Théorie du support

La théorie du support (Bachimont, 2004[1]) postule que tout objet technique est l'inscription matérielle d'une connaissance et que toute connaissance est d'origine technique.

Connaissance

Pour Bachimont : « Une connaissance est la capacité d'exercer une action pour atteindre un but. » (2004, p. 65[1]). Bien qu'elle se rapporte in fine à l'action, cette définition n'insiste pas tant sur l'application directe d'une connaissance en action que sur le fait que la connaissance exprime la possibilité de réaliser l'action de manière non-seulement différée, mais surtout répétable. Liée à l'action, la connaissance est source de modification de ce sur quoi elle agit. Bachimont oppose ainsi les connaissances pratiques, exprimant un savoir-faire modifiant le monde matériel, aux connaissances théoriques, pour lesquelles les modifications s'opèrent dans le monde des représentations.

Inscription matérielle de connaissance

Par ailleurs : « est technique tout ce qui, par sa structure matérielle, prescrit et commande la réalisation d'actions possibles. » (ibid., p. 70[1]). Puisque la connaissance est précisément la capacité de réaliser une action, il s'ensuit qu'un objet technique est l'inscription matérielle d'une connaissance.

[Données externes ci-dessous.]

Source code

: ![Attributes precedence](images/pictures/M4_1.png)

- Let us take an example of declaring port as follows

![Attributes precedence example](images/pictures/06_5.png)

Les actions prescrites par les objets techniques ont pour origine les saillances présentées par les structures matérielles de l'environnement. Bachimont précise cependant que l'environnement ne contient pas les connaissances ni ne détermine les actions, celles-ci pouvant toujours ne pas être effectuées ou bien l'être autrement. Il ne s'agit donc pas de déterminisme mais de conditionnement de l'action par les structures matérielles. En mémorisant et en prescrivant l'action, ces structures se rendent disponibles pour la répétition de l'action, autre caractéristique fondamentale de la connaissance. Bachimont illustre ce point avec l'exemple d'une cisaille électrique qui, par la structure de sa poignée, prescrit et mémorise le geste à appliquer pour une utilisation sans danger, déchargeant ainsi l'utilisateur d'éloigner consciemment ses mains des lames cisaillantes.

Inscriptions instrumentales et inscriptions sémiotiques

Dans la lignée de l'opposition entre connaissances pratiques et théoriques, Bachimont distingue trois types de savoir qui renvoient à différents types d'inscriptions et d'objets associés :

  • Le savoir-faire est associé à la figure de l'outil, qui est inscription du geste qu'il prescrit.

  • Le savoir-produire est associé à la figure de la machine, qui est inscription du processus qu'elle reproduit. En outre, le savoir-produire peut être vu comme le savoir-faire étendu au geste automatisé par la machine.

  • Le savoir-penser est associé à la figure du document, qui est inscription de la connaissance qu'il reformule.

Le savoir-faire (comprenant le savoir-produire) et le savoir-penser constituent alors deux classes techniques d'inscription : les inscriptions instrumentales et les inscriptions sémiotiques. Les inscriptions sémiotiques ont la particularité d'être considérées pour ce qu'elles représentent et non pour ce qu'elles sont : Bachimont parle ainsi d'objets matériels intentionnels.

Genèse technique de la connaissance

La seconde thèse défendue par la théorie du support est que toute connaissance est d'origine technique. En effet, c'est parce que l'objet technique permet de prescrire une action qu'il mémorise la connaissance liée à cette action : l'objet technique est ainsi une mémoire externe.

Mais la mémoire peut aussi être interne dans le cas où la connaissance est portée par le corps biologique ou corps propre. Bachimont propose donc d'envisager le corps propre comme un cas particulier d'objet technique, et la pensée comme une dynamique de réinscription ou reformulation, par la conscience, des inscriptions ayant pour support un objet technique externe en inscriptions corporelles. Ainsi, la lecture est une reformulation d'inscriptions sémiotiques en inscriptions corporelles, l'écriture étant la dynamique inverse. Pour que le corps propre puisse être considéré comme le support de cette réinscription, il faut qu'il soit détaché de la conscience, comme l'est un objet technique situé dans l'environnement matériel externe au corps propre (et à la conscience). Ce dernier se distingue néanmoins des supports matériels externes dans le fait que d'une part, il est lié à l'évolution biologique du corps, entraînant ainsi de nombreuses transformations et par là même de nombreuses réinscriptions (Bachimont illustre cela avec l'image du palimpseste) ; et d'autre part, il est privé dans le sens où seule la conscience associée à ce corps peut accéder aux inscriptions dont il est le support.